Text shown:
━━━━━━━━━━━━━━━━━━━━━━━━━━━━━━
Karyopharm ($KPTI) is switching up a Phase II trial on its lead cancer drug after spotting an alarming rate of sepsis in the treatment arm, a move that spooked investors worried the safety issue could affect other ongoing studies.
The Massachusetts biotech is developing selinexor, an oral treatment Karyopharm believes can treat a wide range of solid and hematological tumors. But a spike in dangerous infections have forced the company to alter the dosing in the drug's most advanced trial, a Phase II study in older patients with acute myeloid leukemia.
Looking at interim safety data from the trial, Karyopharm noted 8 cases of sepsis among the 7 patients getting selinexor compared to just two in the pair of patients in the control group. The company observed a similar trend among AML patients in separate Phase I study, evidence enough to scale back the Phase II dose of selinexor by about 35%, Karyopharm said. Moving forward, management believes the new dose can deliver on efficacy while stemming the rate of toxic infection, and the amended protocol will delay final results from the Phase II study until the end of next year.
Investors were less confident in the plan, however, sending Karyopharm's shares down more than 25% Monday morning. The company has lost roughly half of its market value since the start of the year.
Karyopharm pulled off a $109 million IPO in late 2013 on the back of selinexor's potential, and the drug remains on track in registration trials on diffuse large B cell lymphoma and Richter's transformation, a form of leukemia. The company recently kicked off a study pitting selinexor against multiple myeloma, and Karyopharm next plans to launch a late-stage trial of the drug on liposarcoma.
━━━━━━━━━━━━━━━━━━━━━━━━━━━━━━
Tasks:
1 > Please list every specific cancer the Karyopharm article names as the subject of a selinexor trial, whether under way, recently started or planned.
2 > According to the Karyopharm article, by roughly how much did the company reduce the Phase II dose of selinexor?
━━━━━━━━━━━━━━━━━━━━━━━━━━━━━━
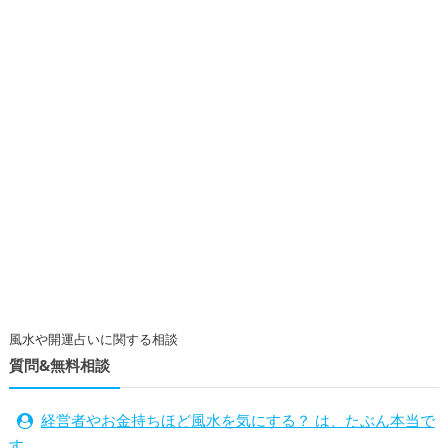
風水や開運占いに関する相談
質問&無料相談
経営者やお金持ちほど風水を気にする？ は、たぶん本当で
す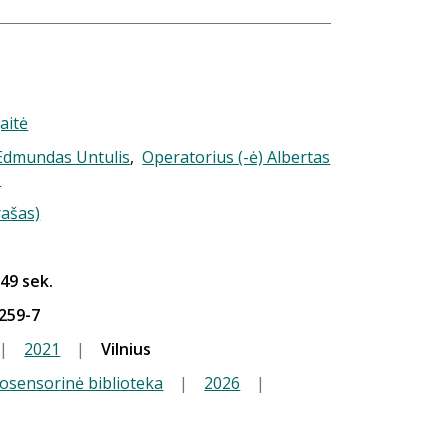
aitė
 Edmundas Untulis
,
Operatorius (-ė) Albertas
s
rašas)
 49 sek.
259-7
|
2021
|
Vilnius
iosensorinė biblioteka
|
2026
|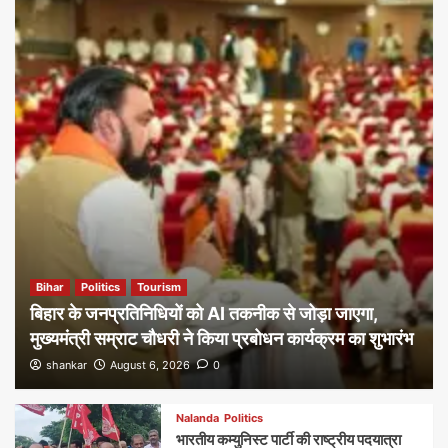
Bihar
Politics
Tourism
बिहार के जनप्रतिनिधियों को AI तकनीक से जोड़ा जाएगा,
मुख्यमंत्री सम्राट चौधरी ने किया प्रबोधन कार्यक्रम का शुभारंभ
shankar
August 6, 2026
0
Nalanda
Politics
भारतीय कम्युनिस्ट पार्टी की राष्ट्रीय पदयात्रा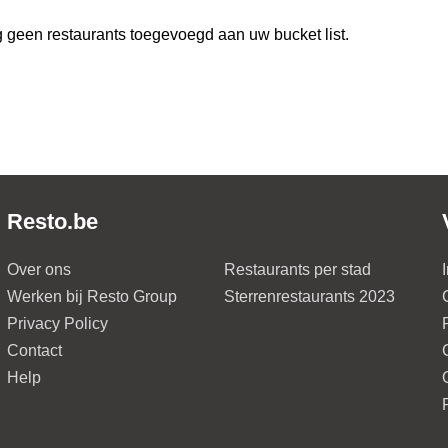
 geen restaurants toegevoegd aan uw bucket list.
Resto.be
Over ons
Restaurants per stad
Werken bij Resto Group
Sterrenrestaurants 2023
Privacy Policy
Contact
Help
━━━━━━━━━━━━━━━━━━━━━━━━━━━━━━
Solved tasks:
1 >
- Acute myeloid leukemia
- Diffuse large B cell lymphoma
- Richter's transformation
- Multiple myeloma
- Liposarcoma

2 > By about 35%.